▶ [Text block]:
An older adult patient fell and hit their head on a coffee table 2 weeks previously. What type of hematoma should the nurse suspect may have occurred in this patient? 1 Epidural hematoma 2 Intracerebral hematoma 3 Acute subdural hematoma 4 Chronic subdural hematoma

4- Chronic subdural hematoma is most commonly seen in older adults due to the presence of a potentially larger subdural space caused by brain atrophy. Atrophy increases tension in the brain even though it is attached to the supportive structures, and it is subjected to tearing. Epidural hematoma, intracerebral hematoma, and acute subdural hematoma are common in all age groups.

A patient with a head injury presents to the emergency department. For which potential complication related to cerebral hemorrhage and edema should the nurse evaluate this patient? 1 Anxiety 2 Hyperthermia 3 Impaired physical mobility 4 Increased intracranial pressure

4- Increased intracranial pressure can occur as a potential complication related to cerebral hemorrhage and edema. Anxiety can result from an abrupt change in health status, being in a hospital environment, and having an uncertain future. Hyperthermia can occur due to increased metabolism, infection, and hypothalamic injury. Impaired physical mobility is related to a decreased level of consciousness.

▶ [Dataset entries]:
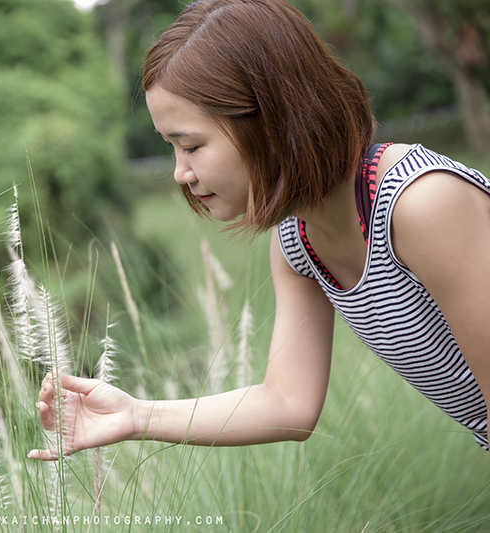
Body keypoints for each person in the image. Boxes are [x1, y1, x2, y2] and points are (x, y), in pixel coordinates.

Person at [27, 0, 490, 460]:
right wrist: (136, 416)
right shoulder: (297, 240)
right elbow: (288, 403)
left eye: (190, 145)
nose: (179, 173)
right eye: (171, 147)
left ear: (271, 122)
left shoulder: (421, 204)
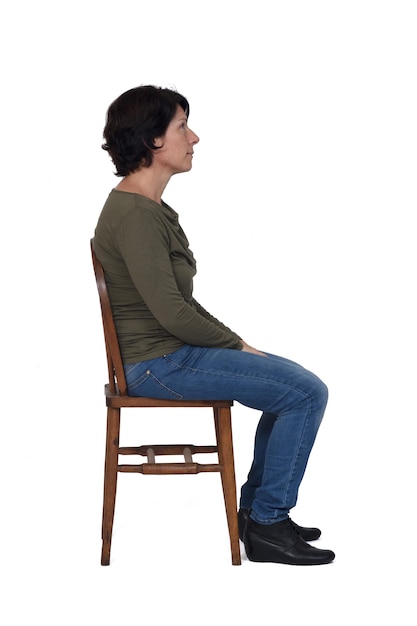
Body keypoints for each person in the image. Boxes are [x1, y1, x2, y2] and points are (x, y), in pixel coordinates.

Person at [93, 85, 335, 566]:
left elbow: (182, 304)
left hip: (170, 354)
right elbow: (173, 315)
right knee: (305, 393)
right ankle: (266, 524)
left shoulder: (149, 209)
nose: (194, 137)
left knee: (294, 385)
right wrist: (235, 346)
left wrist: (239, 343)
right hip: (157, 365)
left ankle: (257, 514)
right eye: (182, 126)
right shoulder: (134, 216)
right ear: (152, 141)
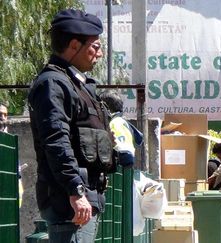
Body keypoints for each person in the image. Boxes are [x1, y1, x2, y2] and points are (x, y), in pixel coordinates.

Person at [28, 9, 114, 242]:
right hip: (69, 202)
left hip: (81, 197)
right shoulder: (53, 84)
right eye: (94, 47)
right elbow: (56, 141)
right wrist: (75, 190)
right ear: (74, 45)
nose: (100, 53)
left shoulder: (73, 83)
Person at [99, 90, 143, 168]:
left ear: (106, 107)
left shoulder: (115, 123)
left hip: (119, 167)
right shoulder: (123, 122)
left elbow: (122, 150)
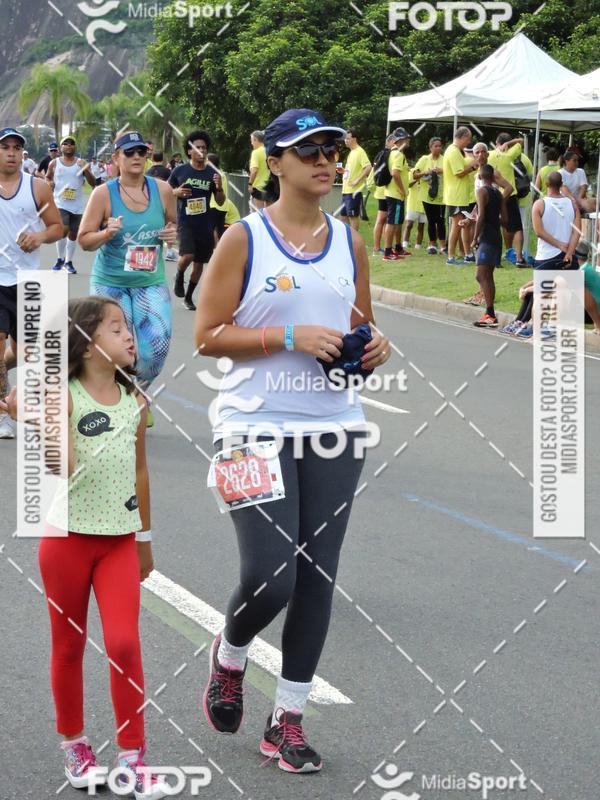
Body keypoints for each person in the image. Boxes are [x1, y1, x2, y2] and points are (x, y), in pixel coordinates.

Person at [195, 108, 390, 773]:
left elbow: (358, 325)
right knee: (270, 575)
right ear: (274, 163)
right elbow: (208, 335)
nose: (327, 160)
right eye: (309, 149)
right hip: (251, 426)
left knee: (316, 577)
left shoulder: (350, 241)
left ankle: (289, 720)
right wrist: (288, 337)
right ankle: (231, 650)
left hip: (335, 427)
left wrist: (374, 348)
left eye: (334, 149)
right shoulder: (243, 240)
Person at [0, 295, 169, 799]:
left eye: (129, 327)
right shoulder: (67, 395)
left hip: (119, 542)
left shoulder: (137, 399)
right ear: (87, 343)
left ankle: (133, 758)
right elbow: (64, 466)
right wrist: (36, 419)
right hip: (66, 542)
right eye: (116, 328)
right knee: (69, 647)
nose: (130, 335)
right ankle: (74, 744)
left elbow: (140, 472)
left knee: (123, 644)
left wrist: (144, 540)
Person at [78, 131, 178, 421]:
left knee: (155, 350)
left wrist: (172, 235)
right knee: (115, 350)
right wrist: (107, 233)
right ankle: (121, 408)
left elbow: (173, 225)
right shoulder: (103, 194)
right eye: (129, 153)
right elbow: (84, 240)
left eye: (141, 153)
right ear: (116, 158)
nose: (136, 158)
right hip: (111, 284)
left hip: (149, 282)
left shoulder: (162, 190)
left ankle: (135, 395)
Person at [0, 127, 62, 439]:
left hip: (27, 280)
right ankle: (2, 413)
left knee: (21, 355)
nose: (11, 153)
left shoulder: (37, 187)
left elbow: (57, 228)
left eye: (16, 148)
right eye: (5, 147)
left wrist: (38, 237)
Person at [169, 129, 225, 310]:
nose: (201, 151)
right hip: (185, 221)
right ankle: (179, 275)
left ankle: (189, 296)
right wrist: (176, 192)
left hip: (205, 222)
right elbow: (165, 193)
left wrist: (219, 187)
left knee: (199, 262)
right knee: (188, 255)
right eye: (197, 148)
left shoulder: (212, 173)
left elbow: (220, 201)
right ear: (189, 151)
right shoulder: (180, 171)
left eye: (204, 148)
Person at [46, 136, 96, 274]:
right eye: (65, 144)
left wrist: (85, 169)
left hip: (77, 205)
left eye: (71, 144)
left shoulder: (81, 163)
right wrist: (49, 182)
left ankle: (68, 262)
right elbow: (48, 176)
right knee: (64, 229)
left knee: (73, 234)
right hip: (60, 203)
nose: (68, 146)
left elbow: (93, 183)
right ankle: (59, 259)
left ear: (75, 147)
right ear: (61, 147)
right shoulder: (54, 163)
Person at [470, 163, 507, 328]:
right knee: (488, 276)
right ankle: (490, 314)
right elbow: (505, 220)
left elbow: (481, 216)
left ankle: (490, 313)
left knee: (481, 275)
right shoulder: (499, 194)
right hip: (497, 237)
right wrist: (494, 220)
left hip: (486, 238)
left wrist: (475, 237)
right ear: (493, 177)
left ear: (479, 176)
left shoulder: (481, 191)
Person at [488, 133, 527, 266]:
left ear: (496, 142)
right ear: (507, 144)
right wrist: (510, 143)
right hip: (509, 194)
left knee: (498, 225)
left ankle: (498, 255)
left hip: (492, 194)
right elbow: (521, 140)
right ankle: (519, 258)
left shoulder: (489, 155)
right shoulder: (510, 155)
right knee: (517, 228)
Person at [531, 171, 580, 270]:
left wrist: (559, 245)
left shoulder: (539, 204)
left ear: (546, 184)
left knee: (544, 285)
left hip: (545, 257)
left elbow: (539, 232)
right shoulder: (573, 205)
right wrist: (569, 253)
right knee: (572, 285)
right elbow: (577, 232)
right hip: (568, 256)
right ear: (562, 184)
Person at [443, 126, 477, 264]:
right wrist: (473, 166)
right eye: (468, 139)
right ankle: (450, 256)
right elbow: (459, 172)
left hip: (460, 195)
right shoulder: (453, 152)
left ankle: (467, 254)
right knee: (456, 225)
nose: (469, 142)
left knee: (463, 225)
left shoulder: (457, 151)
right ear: (462, 137)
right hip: (455, 195)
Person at [413, 136, 445, 254]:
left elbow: (452, 172)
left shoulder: (444, 159)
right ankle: (432, 245)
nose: (438, 148)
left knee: (441, 221)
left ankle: (443, 246)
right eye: (435, 146)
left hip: (441, 196)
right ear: (430, 147)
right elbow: (415, 175)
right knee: (431, 221)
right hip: (427, 196)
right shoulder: (424, 159)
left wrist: (441, 170)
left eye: (440, 146)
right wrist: (425, 172)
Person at [383, 127, 411, 261]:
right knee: (392, 222)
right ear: (401, 140)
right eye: (406, 138)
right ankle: (388, 252)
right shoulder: (398, 155)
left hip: (392, 193)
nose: (408, 140)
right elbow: (395, 173)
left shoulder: (392, 153)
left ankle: (397, 248)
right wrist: (402, 189)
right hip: (395, 194)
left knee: (397, 222)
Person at [338, 129, 371, 231]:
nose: (346, 141)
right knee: (343, 216)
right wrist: (344, 171)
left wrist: (357, 180)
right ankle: (346, 238)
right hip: (346, 190)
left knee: (353, 216)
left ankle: (353, 239)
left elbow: (368, 167)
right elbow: (352, 170)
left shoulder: (360, 152)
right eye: (345, 139)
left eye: (348, 138)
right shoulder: (351, 152)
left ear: (354, 139)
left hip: (354, 191)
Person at [402, 168, 426, 249]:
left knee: (421, 226)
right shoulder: (412, 172)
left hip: (423, 203)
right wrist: (417, 179)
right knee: (409, 224)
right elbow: (408, 184)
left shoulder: (426, 172)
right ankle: (405, 244)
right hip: (412, 203)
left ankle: (418, 246)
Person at [248, 130, 269, 210]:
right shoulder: (268, 151)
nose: (251, 143)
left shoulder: (256, 153)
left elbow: (254, 171)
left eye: (252, 140)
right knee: (269, 214)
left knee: (259, 213)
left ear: (256, 139)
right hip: (270, 187)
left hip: (259, 188)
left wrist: (250, 184)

▶ [Exercise goal]: Print the entire text on head injuries in nursing word for word.

▶ [Answer to this problem]:
An older adult patient fell and hit their head on a coffee table 2 weeks previously. What type of hematoma should the nurse suspect may have occurred in this patient? 1 Epidural hematoma 2 Intracerebral hematoma 3 Acute subdural hematoma 4 Chronic subdural hematoma

4- Chronic subdural hematoma is most commonly seen in older adults due to the presence of a potentially larger subdural space caused by brain atrophy. Atrophy increases tension in the brain even though it is attached to the supportive structures, and it is subjected to tearing. Epidural hematoma, intracerebral hematoma, and acute subdural hematoma are common in all age groups.

A patient with a head injury presents to the emergency department. For which potential complication related to cerebral hemorrhage and edema should the nurse evaluate this patient? 1 Anxiety 2 Hyperthermia 3 Impaired physical mobility 4 Increased intracranial pressure

4- Increased intracranial pressure can occur as a potential complication related to cerebral hemorrhage and edema. Anxiety can result from an abrupt change in health status, being in a hospital environment, and having an uncertain future. Hyperthermia can occur due to increased metabolism, infection, and hypothalamic injury. Impaired physical mobility is related to a decreased level of consciousness.